Assorted content for your weekend reading.
- Lana Payne highlights how the fight over carbon taxes fits into a broader framework of class warfare - and how the right's climate nihilism needs to be met with solutions which will include workers in the benefits of an economic transition.
- Elise Stolte discusses how Edmonton has benefited from a carbon price which has reduced pollution from coal-generated power. And Lindsey Kines reports on the push by Victoria's city council for free public transit.
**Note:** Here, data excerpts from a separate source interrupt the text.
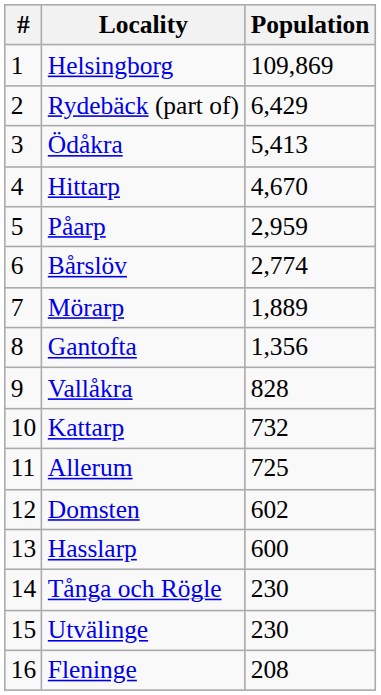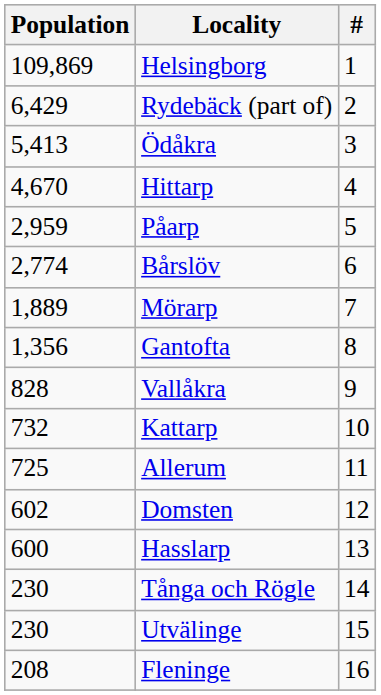columns swapped: # <-> Population
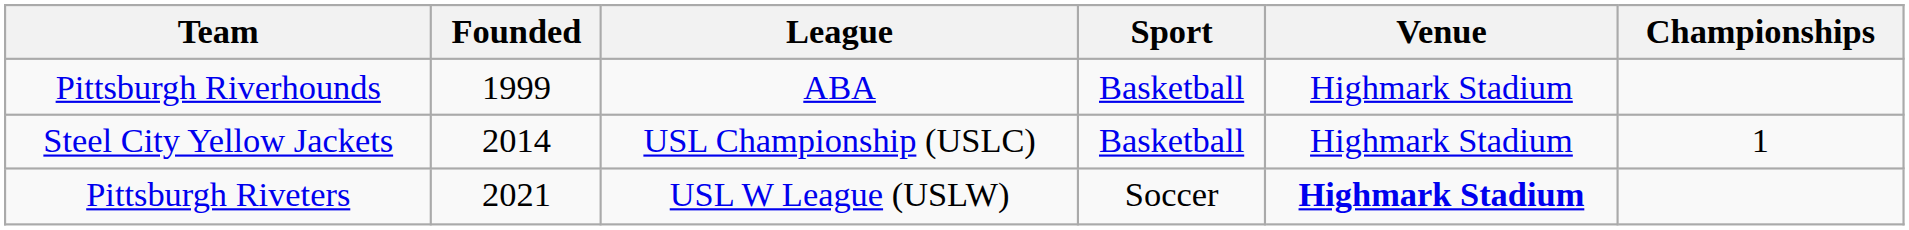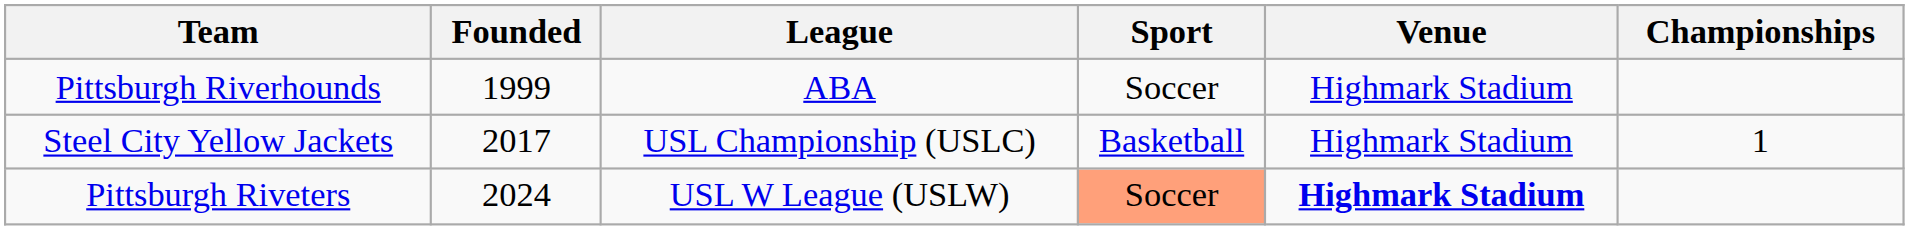Pittsburgh Riverhounds | Sport: Basketball -> Soccer
Steel City Yellow Jackets | Founded: 2014 -> 2017
Pittsburgh Riveters | Founded: 2021 -> 2024
Pittsburgh Riveters | Sport: no background -> lightsalmon background
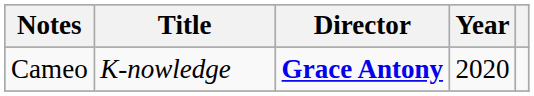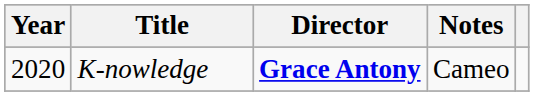columns swapped: Year <-> Notes
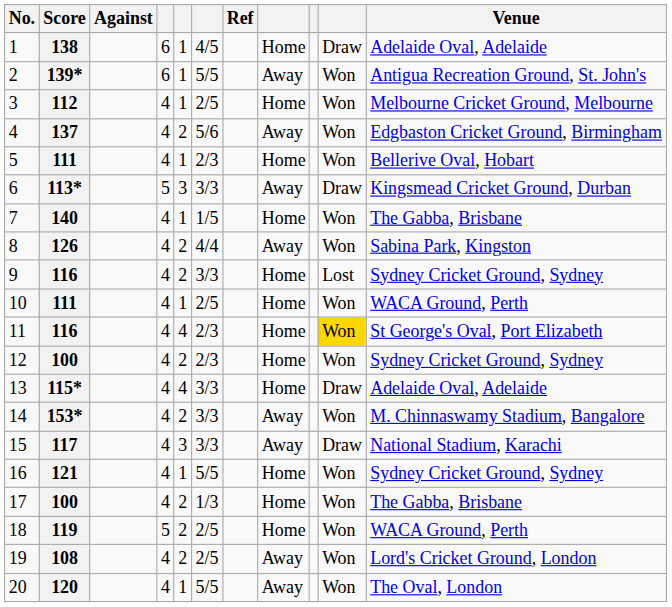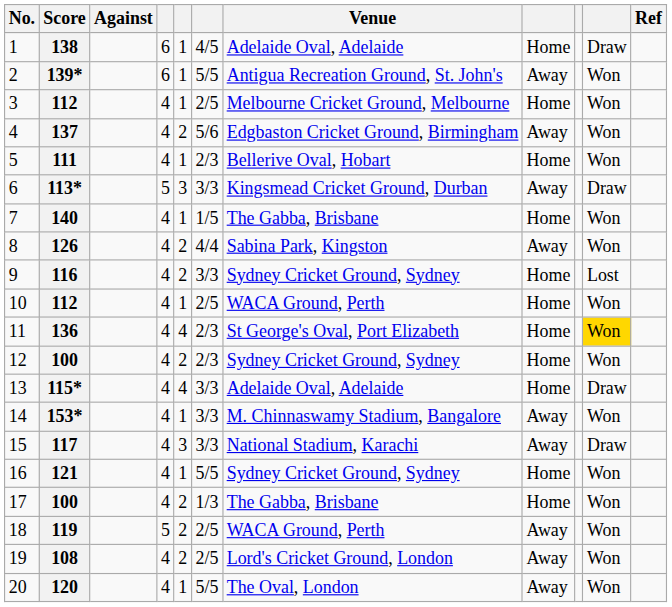columns swapped: Venue <-> Ref
10 | Score: 111 -> 112
11 | Score: 116 -> 136
14 | column 5: 2 -> 1
18 | column 8: Home -> Away
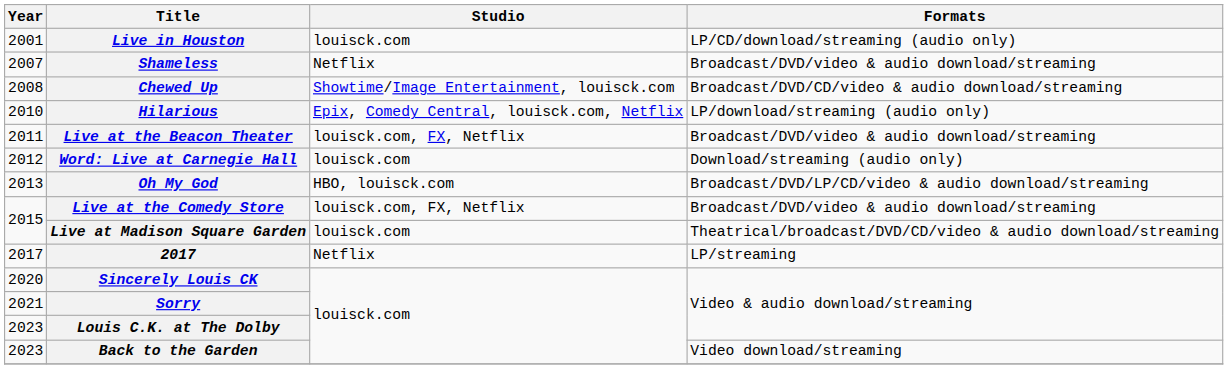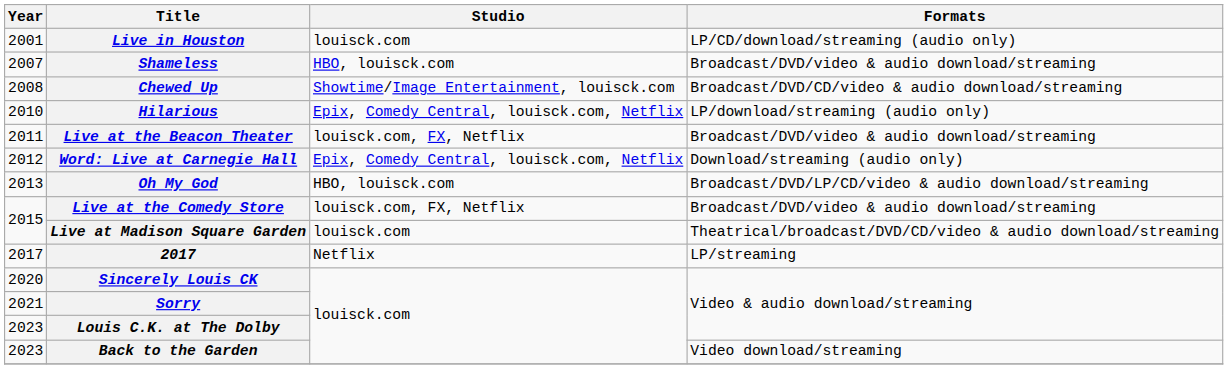Shameless | Studio: Netflix -> HBO, louisck.com
Word: Live at Carnegie Hall | Studio: louisck.com -> Epix, Comedy Central, louisck.com, Netflix
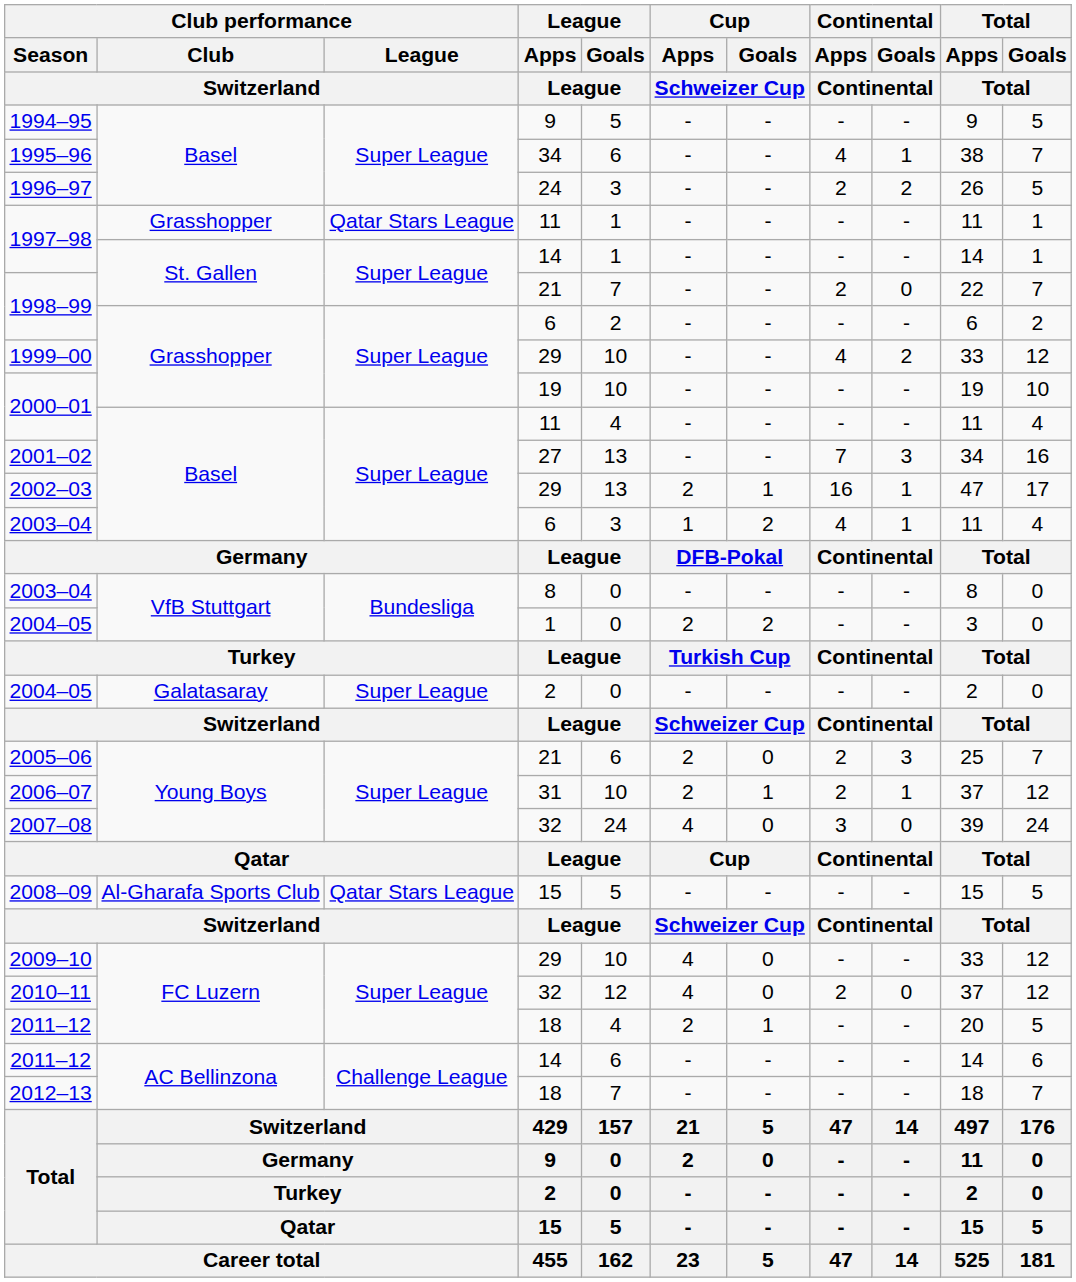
- Meanwhile, Steve Rukavina reports
that Montreal is moving toward a ban on single-use plastic and
styrofoam containers. And Ivan Watson, Jo Shelley, Sugam Pokharel and
Ushar Daniele point out
that we may not have a choice in the need to reduce our waste as
Malaysia has become the latest dumping ground to decide it's not going
to accept it anymore.
- Mathew Lawrence writes about Common Wealth's push to democratize the UK's economy as an important step in ensuring we recognize (and benefit from) our shared interests. And Tom Sandborn's review of Leigh Phillips and Michal Rozworski's The People’s Republic of Walmart reminds us that planning can serve public ends as well as profit motives.
- Finally, Hanna Rosin discusses how reduced empathy breaks the interpersonal bonds necessary for a functional society.